Kuwait’s been very active in negotiations. The Kuwaiti emir is 88 next week, he’s the Gulf’s elder statesmen, and he sees himself as a regional diplomat. He has a very close relationship with the emir of Qatar. The Kuwaitis will try to find a resolution that gives enough of something to everyone that would allow all parties to back off without losing faith. That’s going to be the key — whatever that is.”
“How do you see this situation resolving, if at all?
I think it’s going to be hard for the Saudis and Emiratis to back down because it would involve a loss of face. The key would be to try to negotiate a resolution that allows everyone to bow down gracefully, but it’s been so confrontational and acrimonious, I don’t see how that could happen.”
“On the other hand, if the blockade continues for weeks and months, that will do real damage to the Qatari economy.

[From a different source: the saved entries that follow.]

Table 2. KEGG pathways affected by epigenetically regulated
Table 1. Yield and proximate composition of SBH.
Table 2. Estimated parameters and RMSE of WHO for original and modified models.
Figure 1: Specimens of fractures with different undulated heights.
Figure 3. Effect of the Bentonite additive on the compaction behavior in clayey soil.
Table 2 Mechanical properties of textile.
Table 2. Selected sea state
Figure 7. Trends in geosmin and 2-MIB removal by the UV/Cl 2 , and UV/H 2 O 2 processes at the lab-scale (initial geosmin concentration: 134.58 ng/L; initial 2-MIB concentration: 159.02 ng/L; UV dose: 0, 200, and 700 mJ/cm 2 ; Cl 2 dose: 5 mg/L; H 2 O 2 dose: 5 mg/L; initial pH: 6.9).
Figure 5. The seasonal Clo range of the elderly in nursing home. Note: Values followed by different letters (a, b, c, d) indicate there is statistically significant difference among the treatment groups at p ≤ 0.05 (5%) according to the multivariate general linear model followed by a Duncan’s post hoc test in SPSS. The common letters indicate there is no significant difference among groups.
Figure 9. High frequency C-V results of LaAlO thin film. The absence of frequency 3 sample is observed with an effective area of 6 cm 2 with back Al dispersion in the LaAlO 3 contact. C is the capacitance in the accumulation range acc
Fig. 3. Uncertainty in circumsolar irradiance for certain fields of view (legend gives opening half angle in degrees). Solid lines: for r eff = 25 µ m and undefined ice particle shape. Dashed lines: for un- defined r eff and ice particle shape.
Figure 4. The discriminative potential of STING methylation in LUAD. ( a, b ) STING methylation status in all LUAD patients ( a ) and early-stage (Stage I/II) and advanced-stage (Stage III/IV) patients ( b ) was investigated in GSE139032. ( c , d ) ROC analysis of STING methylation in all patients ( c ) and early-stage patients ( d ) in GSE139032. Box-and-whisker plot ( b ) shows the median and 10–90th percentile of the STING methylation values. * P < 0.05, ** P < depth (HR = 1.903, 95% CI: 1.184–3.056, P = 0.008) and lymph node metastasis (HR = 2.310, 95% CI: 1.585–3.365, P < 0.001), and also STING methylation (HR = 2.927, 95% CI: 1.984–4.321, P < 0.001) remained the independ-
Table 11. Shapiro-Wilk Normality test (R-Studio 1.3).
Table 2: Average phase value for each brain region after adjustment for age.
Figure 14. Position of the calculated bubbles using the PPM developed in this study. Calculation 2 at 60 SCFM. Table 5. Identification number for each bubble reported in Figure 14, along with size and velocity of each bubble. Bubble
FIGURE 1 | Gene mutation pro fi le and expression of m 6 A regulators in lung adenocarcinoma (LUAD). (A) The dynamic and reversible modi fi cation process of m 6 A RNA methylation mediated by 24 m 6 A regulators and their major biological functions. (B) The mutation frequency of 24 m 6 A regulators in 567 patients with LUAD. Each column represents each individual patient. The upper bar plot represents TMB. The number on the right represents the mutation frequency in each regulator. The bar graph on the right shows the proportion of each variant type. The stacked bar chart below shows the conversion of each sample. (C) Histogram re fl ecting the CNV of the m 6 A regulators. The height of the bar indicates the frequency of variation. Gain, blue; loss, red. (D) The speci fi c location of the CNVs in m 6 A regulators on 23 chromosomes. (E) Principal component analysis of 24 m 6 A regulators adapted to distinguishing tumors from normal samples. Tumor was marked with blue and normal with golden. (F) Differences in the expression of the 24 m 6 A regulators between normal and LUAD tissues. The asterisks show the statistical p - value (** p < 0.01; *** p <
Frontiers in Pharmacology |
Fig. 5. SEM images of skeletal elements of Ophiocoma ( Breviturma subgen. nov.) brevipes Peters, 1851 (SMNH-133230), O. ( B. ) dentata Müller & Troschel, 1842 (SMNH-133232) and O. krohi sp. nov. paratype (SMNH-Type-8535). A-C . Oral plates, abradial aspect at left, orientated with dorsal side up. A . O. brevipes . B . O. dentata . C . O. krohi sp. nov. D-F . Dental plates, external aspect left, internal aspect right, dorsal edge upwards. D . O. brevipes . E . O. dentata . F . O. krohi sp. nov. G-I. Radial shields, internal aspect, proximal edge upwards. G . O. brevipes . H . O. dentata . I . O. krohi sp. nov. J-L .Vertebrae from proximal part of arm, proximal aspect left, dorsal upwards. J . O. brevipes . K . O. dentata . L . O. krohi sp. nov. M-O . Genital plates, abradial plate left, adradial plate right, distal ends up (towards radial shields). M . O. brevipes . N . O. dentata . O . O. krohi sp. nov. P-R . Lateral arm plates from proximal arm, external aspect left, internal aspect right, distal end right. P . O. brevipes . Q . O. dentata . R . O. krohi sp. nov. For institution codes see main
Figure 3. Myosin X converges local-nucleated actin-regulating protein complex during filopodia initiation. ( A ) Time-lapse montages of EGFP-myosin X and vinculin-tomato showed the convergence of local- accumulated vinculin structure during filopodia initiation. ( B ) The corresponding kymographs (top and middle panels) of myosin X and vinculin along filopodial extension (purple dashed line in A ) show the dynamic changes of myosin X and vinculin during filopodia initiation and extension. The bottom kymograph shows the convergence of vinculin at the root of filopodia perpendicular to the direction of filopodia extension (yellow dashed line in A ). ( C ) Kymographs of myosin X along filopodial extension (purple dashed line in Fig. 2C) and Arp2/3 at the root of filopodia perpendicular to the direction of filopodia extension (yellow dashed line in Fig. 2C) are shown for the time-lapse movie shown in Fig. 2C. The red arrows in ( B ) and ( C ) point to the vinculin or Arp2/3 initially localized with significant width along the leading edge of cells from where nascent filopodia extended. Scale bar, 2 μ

Qatar has a land boundary with Saudi Arabia, and 40 percent of its food imports come through it and all its construction materials for the mega projects and World Cup projects. So the Qataris will have to think about what kind of concessions they could offer.”
“How does this fit into the larger tensions in the region — between Saudi Arabia and Iran, for instance — that have bubbled up after Trump’s foreign trip?
The signals the administration was giving may embolden the Saudis and the Emiratis to become much more assertive. The fact that you have key people within the Trump administration who may be inexperienced also gave the Saudis and the Emiratis an opportunity to begin to try to shape how the administration would think about the Middle East, which seems to have happened. For example, it was reported in January that al Otaiba, the UAE ambassador to the U.S. — the guy whose email was hacked — was in almost daily contact with Jared Kushner, effectively mentoring him on Middle East politics. If that’s al Otaiba’s level of access to the administration, he’s passing on a vision of a Middle East that’s very much in the UAE’s interest. And there’s a vacuum in the Middle East right now, and governments are going to rush in to fill that vacuum.”
“Why is there that vacuum?
There’s a feeling that the U.S. is focused on domestic issues. There’s a sense of disconnect or drift in U.S. foreign policy. There’s a perception that countries and people are working off, that maybe this is a good time to make a move.”